16417
Design and Preliminary Assessment of a Virtual Reality Driving Environment for Adolescents with ASD

Friday, May 16, 2014
Meeting Room A601 & A602 (Marriott Marquis Atlanta)
J. W. Wade1, D. Bian1, L. Zhang1, A. Swanson2, M. S. Sarkar3, Z. Warren2 and N. Sarkar4, (1)Electrical Engineering and Computer Science, Vanderbilt University, Nashville, TN, (2)Vanderbilt Kennedy Center, Department of Pediatrics, Department of Psychiatry, Vanderbilt University, Nashville, TN, (3)Computer Science, Middle Tennessee State University, Murfreesboro, TN, (4)Mechanical Engineering, Vanderbilt University, Nashville, TN
Background:  

Adolescents and young adults with ASD often display potent impairments in metrics of adaptive outcomes and functional abilities (Shattuck, Narendorf et al. 2012). While much of ASD intervention literature focuses on ameliorating social communication deficits and diminishing challenging behaviors, less work has been paid to specific programs targeting focal aspects of adaptive skill development (Palmen, Didden et al. 2012). Independent driving is often seen as an important skill for optimizing functional adaptive independence and enhancing quality of life.  Research suggests driving presents a substantial challenge for many with ASD (Cox, Reeve et al. 2012), including different gaze patterns and physiological responses within driving environments (Reimer, Fried et al. 2013).

Objectives:  

In the current work we present the design and preliminary application of a novel virtual reality (VR) designed to improve driving skill in individuals with ASD.  The VR system was designed to gather data regarding performance, gaze, and physiology in real-time and ultimately via data fusion algorithms to make decisions regarding alteration of tasks to enhance learning.

Methods:  

The VR environment was developed using CityEngine and Maya for 3D-modeling and Unity for interactivity.

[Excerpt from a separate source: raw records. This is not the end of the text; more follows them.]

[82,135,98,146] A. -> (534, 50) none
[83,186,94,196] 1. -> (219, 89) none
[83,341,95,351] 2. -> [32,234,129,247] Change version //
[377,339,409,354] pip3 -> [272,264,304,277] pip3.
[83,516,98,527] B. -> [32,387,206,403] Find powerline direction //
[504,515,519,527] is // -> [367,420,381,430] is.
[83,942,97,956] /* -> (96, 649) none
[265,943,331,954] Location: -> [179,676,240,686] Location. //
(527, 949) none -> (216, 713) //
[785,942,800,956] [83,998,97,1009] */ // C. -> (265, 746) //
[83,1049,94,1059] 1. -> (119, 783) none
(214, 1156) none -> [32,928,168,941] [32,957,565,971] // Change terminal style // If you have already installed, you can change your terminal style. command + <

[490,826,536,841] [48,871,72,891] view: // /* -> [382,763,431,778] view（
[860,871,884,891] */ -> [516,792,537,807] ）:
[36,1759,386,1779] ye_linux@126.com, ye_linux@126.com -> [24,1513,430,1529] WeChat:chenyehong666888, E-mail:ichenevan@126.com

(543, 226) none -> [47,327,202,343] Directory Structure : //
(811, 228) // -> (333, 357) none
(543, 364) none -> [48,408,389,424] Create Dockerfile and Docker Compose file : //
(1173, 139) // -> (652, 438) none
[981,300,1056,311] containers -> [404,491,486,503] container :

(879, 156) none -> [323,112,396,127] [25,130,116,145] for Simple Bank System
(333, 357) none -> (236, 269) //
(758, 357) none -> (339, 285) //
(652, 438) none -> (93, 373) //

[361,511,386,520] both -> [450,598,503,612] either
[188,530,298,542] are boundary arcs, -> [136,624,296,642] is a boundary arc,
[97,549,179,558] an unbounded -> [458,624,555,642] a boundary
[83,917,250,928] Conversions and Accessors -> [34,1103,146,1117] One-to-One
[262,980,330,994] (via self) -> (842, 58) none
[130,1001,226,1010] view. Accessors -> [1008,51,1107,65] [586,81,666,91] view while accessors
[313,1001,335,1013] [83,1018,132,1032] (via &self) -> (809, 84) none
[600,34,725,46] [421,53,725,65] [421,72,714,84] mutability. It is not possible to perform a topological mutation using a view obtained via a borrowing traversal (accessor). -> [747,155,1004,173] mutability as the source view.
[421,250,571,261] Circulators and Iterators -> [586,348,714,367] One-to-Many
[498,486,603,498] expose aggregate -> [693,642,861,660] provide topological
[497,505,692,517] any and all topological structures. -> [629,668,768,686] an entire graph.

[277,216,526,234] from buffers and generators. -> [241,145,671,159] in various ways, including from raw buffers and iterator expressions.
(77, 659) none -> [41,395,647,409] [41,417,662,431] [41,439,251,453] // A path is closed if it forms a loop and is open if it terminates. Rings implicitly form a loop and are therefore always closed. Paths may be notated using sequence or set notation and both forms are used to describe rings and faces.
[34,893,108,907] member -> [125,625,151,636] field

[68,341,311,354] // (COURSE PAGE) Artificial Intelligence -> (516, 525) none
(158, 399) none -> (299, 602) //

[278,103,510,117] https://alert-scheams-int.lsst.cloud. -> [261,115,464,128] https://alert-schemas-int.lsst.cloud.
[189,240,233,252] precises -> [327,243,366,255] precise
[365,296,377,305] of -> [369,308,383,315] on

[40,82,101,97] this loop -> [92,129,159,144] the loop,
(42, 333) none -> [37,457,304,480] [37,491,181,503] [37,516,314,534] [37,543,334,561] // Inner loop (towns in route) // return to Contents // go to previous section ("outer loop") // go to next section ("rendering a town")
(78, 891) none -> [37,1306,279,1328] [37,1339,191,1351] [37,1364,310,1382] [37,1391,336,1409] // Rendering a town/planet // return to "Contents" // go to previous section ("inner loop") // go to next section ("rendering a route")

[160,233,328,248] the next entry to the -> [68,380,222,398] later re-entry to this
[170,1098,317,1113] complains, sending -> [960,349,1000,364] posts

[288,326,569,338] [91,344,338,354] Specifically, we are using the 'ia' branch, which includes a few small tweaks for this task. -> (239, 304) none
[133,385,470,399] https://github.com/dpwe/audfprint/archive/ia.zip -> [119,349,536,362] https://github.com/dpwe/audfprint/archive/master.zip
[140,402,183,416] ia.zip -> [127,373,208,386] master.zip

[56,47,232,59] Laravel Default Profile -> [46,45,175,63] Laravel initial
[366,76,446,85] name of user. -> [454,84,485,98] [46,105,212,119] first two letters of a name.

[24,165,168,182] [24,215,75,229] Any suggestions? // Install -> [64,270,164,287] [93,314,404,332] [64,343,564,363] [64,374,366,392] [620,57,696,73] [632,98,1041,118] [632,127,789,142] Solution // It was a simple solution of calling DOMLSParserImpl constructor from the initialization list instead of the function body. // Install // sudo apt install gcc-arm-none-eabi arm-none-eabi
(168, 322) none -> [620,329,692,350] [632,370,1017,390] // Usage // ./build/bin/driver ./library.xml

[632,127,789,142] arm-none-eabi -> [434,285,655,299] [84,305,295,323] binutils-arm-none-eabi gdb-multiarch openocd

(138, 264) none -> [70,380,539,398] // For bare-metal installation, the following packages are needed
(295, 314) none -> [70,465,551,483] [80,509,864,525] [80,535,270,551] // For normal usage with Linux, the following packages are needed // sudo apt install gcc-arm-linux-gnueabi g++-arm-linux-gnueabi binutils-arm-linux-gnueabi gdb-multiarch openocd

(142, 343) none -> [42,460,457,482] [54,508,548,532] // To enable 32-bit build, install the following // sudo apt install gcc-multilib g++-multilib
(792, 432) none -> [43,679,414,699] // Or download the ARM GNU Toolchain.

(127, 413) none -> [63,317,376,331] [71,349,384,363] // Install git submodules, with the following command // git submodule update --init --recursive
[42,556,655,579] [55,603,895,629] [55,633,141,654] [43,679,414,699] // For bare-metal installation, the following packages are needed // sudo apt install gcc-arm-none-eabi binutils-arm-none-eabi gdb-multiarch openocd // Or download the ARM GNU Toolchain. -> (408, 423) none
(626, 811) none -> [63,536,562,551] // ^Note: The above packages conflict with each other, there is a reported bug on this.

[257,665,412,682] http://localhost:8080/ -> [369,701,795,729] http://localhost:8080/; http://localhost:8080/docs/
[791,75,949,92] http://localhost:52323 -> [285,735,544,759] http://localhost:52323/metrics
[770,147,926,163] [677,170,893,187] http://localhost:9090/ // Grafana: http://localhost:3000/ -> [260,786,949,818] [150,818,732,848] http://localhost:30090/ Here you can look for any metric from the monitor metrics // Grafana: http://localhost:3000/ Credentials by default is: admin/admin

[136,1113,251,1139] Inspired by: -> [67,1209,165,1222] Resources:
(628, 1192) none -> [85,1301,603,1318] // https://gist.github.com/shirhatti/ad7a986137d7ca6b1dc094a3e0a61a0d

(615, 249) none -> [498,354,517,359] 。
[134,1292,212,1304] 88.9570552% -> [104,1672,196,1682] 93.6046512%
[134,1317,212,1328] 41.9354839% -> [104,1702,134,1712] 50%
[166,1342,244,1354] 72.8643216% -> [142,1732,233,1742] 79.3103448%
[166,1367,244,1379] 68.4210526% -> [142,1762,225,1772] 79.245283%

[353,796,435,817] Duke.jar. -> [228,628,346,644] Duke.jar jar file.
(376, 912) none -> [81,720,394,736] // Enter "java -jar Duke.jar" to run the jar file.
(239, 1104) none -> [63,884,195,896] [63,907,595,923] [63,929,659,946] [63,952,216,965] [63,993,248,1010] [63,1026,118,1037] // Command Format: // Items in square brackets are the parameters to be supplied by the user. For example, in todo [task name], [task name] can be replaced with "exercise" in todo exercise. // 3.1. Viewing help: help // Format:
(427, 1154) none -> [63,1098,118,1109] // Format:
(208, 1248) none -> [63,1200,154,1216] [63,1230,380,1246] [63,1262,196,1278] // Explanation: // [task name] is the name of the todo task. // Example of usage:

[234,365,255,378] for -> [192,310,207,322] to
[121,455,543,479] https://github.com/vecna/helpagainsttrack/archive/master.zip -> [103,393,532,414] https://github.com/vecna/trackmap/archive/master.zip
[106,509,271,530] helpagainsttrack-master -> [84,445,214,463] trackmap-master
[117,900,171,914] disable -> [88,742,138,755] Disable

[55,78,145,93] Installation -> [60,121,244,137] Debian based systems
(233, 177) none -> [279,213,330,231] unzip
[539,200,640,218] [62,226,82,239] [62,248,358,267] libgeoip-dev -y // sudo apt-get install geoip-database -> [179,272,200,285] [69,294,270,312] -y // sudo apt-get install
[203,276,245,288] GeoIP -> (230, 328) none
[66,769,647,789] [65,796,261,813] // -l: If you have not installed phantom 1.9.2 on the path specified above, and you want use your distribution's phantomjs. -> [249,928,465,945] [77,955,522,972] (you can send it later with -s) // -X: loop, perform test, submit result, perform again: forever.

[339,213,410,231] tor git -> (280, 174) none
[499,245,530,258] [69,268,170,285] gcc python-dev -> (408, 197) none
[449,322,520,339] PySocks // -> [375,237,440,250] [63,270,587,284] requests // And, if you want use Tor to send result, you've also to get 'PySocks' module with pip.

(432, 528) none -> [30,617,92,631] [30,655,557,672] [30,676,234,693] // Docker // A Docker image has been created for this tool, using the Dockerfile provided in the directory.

The user interface for the driving simulator consisted of a Logitech G27 controller and a playseat.  We used a Tobii X120 remote eye-tracking device to obtain participants’ gaze information (e.g., blink rate, fixation duration, as well as the x-y coordinates of the gaze position) and log specific regions of interest (ROI).  Participants’ physiological signals were collected using a Biopac MP150 physiological data acquisition system and a program developed in MATLAB recorded the data at a sampling rate of 1000 Hz. The game consisted of a set of levels of increasing difficulty during which the participant performed some driving task (e.g., braking, turning at light).  Difficulty was manipulated in various ways including increasing the number of vehicles in the environment, increasing the aggression level of other vehicles, and decreasing the responsiveness of the steering wheel.  A small pilot study was carried out with five pairs of age-matched teens (between 13 to 17 years of age) with ASD and controls participating in a single 90 minute session with the system.

Results:  

A comparison of participant groups indicated (1) the ASD group clearly reported experiencing a higher level of frustration and difficulty than the TD group, (2) there are significant differences in gaze duration time for particular ROI between both groups within the environment (e.g., looking at different targets of environment), and (3) the ASD group failed trials more frequently than the TD group and spent more time overall completing the trials.

Conclusions:  

VR systems may represent important intervention platforms for targeting important areas of skill not readily approachable in naturalistic environments without substantial risk of harm (e.g., driving).  VR systems capable of responding not just to performance, but important differences in physiology and gaze pattern may be particularly promising.  We will present our preliminary gaze contingent VR driving simulator along with the current data.